TASK: Find the string "middle" in the records and copy each line where it occurs.

(ENTRIES SUPPLIED)

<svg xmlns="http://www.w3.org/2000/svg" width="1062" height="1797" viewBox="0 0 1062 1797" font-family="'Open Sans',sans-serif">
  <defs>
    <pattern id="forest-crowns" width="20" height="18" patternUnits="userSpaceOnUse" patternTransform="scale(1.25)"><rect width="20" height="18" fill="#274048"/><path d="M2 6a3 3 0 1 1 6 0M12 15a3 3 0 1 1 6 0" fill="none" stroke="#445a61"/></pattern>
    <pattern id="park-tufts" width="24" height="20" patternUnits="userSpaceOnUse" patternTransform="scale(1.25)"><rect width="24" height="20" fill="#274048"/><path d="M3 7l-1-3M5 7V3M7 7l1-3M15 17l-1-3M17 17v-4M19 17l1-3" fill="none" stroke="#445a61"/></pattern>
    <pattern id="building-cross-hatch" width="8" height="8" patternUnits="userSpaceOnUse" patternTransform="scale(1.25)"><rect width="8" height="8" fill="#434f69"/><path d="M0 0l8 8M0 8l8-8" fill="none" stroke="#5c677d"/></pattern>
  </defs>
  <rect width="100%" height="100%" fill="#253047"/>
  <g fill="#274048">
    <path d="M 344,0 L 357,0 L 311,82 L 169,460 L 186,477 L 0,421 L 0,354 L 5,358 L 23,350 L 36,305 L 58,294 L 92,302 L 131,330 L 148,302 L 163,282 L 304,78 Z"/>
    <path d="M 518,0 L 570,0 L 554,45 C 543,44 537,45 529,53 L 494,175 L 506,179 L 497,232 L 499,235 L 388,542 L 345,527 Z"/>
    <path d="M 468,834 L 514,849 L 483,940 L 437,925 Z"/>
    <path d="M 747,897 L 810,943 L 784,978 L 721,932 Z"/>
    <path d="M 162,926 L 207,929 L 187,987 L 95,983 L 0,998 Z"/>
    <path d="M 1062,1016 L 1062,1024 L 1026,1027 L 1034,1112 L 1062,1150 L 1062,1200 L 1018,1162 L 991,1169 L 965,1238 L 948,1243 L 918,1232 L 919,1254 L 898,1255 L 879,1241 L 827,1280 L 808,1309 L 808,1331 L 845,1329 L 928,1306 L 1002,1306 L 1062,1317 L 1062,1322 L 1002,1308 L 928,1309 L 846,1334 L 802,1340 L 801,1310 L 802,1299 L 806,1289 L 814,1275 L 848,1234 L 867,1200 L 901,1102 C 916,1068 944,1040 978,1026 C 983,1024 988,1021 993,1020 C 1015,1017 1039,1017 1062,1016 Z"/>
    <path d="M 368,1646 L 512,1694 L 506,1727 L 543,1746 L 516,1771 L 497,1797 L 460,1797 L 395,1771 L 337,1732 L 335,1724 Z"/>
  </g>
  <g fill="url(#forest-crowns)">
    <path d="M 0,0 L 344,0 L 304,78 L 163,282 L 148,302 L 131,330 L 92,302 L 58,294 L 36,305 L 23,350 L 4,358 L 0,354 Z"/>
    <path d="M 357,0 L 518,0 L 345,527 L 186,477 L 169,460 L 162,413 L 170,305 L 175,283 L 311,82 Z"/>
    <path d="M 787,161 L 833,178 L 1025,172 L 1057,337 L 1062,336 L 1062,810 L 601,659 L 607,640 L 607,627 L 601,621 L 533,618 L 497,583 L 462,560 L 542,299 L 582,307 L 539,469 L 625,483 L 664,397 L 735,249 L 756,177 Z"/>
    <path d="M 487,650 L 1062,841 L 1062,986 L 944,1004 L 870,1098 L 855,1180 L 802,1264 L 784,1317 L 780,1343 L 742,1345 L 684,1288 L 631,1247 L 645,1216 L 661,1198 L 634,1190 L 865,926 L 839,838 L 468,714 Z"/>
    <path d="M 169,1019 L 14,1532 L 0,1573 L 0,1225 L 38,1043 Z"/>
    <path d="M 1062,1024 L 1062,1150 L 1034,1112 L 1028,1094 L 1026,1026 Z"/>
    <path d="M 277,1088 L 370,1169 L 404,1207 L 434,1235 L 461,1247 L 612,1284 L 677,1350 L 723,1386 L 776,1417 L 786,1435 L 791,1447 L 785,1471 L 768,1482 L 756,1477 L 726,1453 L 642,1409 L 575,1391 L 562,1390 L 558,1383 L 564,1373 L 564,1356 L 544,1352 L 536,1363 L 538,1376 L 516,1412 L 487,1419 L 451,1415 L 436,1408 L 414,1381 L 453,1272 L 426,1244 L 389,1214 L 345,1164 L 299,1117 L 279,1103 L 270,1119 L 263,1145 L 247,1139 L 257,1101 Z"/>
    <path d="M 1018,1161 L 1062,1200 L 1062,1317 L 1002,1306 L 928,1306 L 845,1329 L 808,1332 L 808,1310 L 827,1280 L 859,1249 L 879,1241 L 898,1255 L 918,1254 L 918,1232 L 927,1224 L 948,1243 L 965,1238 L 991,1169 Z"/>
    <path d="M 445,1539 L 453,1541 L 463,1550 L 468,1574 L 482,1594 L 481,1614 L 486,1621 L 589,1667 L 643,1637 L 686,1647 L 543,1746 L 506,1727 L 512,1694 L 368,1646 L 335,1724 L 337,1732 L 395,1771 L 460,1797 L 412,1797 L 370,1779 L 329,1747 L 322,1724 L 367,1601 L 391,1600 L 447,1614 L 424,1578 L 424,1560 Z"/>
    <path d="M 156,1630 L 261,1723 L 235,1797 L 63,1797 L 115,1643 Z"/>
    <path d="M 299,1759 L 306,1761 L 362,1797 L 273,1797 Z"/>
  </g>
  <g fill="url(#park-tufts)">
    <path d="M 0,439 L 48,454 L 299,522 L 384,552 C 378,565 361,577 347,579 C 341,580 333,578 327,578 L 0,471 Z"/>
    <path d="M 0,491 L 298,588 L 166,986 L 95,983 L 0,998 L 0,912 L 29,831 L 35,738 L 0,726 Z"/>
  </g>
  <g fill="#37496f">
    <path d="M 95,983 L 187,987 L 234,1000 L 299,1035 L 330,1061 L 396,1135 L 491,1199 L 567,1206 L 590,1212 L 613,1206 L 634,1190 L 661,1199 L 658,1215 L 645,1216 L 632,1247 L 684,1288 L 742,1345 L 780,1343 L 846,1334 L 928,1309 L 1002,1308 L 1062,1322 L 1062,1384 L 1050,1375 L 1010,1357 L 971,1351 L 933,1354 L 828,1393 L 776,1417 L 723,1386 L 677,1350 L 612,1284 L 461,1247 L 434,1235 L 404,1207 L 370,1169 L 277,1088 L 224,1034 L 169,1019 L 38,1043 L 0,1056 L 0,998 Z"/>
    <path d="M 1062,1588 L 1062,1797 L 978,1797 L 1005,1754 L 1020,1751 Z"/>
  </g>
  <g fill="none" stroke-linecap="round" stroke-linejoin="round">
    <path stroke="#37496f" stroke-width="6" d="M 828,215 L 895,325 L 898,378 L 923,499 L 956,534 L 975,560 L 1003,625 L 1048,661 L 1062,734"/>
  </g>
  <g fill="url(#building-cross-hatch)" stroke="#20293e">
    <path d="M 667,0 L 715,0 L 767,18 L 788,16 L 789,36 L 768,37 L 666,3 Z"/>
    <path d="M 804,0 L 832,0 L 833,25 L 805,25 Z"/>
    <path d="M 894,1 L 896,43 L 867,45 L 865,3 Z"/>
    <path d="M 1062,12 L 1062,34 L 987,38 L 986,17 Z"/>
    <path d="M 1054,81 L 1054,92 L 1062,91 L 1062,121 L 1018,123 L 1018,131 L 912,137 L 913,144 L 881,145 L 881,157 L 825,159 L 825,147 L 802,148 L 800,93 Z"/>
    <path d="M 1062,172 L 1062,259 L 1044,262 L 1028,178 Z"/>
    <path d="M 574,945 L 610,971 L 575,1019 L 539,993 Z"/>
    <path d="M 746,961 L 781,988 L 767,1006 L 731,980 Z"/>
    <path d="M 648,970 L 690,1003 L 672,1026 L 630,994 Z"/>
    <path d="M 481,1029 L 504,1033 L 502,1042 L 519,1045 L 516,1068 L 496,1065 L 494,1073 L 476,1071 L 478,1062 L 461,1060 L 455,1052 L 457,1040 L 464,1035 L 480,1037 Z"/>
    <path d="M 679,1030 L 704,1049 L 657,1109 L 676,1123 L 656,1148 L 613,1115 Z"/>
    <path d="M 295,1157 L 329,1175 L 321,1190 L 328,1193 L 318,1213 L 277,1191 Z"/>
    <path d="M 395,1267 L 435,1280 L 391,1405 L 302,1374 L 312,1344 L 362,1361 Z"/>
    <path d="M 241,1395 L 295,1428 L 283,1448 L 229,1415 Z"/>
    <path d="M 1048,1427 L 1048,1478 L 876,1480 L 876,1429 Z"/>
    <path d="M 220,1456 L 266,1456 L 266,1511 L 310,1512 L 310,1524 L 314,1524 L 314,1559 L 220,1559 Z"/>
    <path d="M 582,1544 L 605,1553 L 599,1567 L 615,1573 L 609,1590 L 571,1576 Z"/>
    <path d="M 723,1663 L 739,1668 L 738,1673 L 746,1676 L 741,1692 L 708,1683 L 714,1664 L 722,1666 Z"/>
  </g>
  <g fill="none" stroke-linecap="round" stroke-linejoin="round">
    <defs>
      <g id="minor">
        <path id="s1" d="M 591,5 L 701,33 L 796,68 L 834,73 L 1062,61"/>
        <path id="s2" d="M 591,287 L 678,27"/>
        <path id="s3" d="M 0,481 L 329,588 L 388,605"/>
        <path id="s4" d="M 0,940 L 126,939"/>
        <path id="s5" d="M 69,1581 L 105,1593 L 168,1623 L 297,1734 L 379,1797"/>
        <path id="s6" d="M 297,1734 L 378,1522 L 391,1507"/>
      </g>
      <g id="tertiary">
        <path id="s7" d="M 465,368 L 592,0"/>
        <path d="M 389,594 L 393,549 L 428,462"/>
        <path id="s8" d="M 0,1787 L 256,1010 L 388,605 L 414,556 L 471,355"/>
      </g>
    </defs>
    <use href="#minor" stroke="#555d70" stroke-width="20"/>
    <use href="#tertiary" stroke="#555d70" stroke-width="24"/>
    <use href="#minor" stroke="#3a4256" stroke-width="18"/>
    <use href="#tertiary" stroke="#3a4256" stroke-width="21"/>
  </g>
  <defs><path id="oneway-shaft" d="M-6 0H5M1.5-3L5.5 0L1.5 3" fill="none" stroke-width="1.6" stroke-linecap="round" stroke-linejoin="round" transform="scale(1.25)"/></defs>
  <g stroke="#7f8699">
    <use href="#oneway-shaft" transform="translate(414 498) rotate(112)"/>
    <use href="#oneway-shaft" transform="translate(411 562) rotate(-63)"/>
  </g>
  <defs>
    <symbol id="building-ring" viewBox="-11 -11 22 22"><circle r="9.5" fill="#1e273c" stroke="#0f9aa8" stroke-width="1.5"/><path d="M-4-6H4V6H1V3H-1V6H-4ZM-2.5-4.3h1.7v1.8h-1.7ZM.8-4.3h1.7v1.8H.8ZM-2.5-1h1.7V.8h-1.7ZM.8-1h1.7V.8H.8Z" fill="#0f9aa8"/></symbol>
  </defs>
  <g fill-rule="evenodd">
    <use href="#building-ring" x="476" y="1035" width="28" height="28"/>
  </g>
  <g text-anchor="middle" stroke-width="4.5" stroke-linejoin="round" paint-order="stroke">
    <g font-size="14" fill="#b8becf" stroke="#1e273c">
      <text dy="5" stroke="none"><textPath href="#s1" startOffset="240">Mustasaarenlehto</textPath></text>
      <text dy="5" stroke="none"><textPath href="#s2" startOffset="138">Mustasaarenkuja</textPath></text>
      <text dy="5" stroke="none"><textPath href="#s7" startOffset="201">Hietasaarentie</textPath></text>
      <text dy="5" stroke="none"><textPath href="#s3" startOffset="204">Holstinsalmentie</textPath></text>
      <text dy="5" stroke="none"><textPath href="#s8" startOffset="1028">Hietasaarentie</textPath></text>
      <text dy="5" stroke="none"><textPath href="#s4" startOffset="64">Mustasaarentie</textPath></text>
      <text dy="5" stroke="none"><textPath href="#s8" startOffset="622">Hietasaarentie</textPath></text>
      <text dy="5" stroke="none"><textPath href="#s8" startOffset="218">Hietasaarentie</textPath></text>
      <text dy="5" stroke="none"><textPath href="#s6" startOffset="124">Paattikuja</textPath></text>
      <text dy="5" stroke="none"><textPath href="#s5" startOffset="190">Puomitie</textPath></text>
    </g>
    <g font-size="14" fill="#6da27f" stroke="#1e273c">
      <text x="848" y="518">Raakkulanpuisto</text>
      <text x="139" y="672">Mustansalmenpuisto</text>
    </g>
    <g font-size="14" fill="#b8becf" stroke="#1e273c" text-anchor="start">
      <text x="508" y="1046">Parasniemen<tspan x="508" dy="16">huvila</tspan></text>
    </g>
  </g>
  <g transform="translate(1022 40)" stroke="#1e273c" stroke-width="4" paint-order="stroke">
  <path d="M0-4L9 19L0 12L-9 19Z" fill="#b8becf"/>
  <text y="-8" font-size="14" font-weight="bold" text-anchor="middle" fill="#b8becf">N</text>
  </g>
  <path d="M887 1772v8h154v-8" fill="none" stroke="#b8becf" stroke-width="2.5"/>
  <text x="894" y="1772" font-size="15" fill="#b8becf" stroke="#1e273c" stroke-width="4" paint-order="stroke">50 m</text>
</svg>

(End ENTRIES SUPPLIED)

WRITTEN ANSWER:
  <g text-anchor="middle" stroke-width="4.5" stroke-linejoin="round" paint-order="stroke">
  <text y="-8" font-size="14" font-weight="bold" text-anchor="middle" fill="#b8becf">N</text>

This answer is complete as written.